---------- Exercise inputs

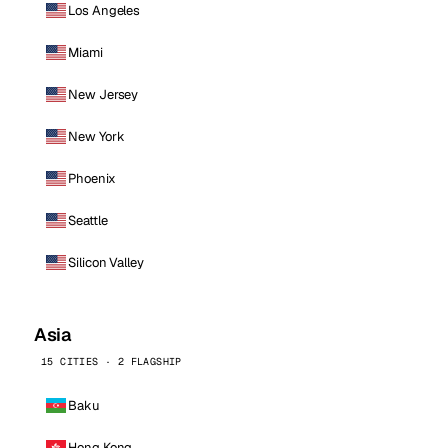
Los Angeles
Miami
New Jersey
New York
Phoenix
Seattle
Silicon Valley
Asia
15 CITIES · 2 FLAGSHIP
Baku
Hong Kong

--------------------

Instructions to follow
Set down all the entries exactly as they appear, but skip any pictures.

Exercise response
Los Angeles
Miami
New Jersey
New York
Phoenix
Seattle
Silicon Valley
Asia
15 CITIES · 2 FLAGSHIP
Baku
Hong Kong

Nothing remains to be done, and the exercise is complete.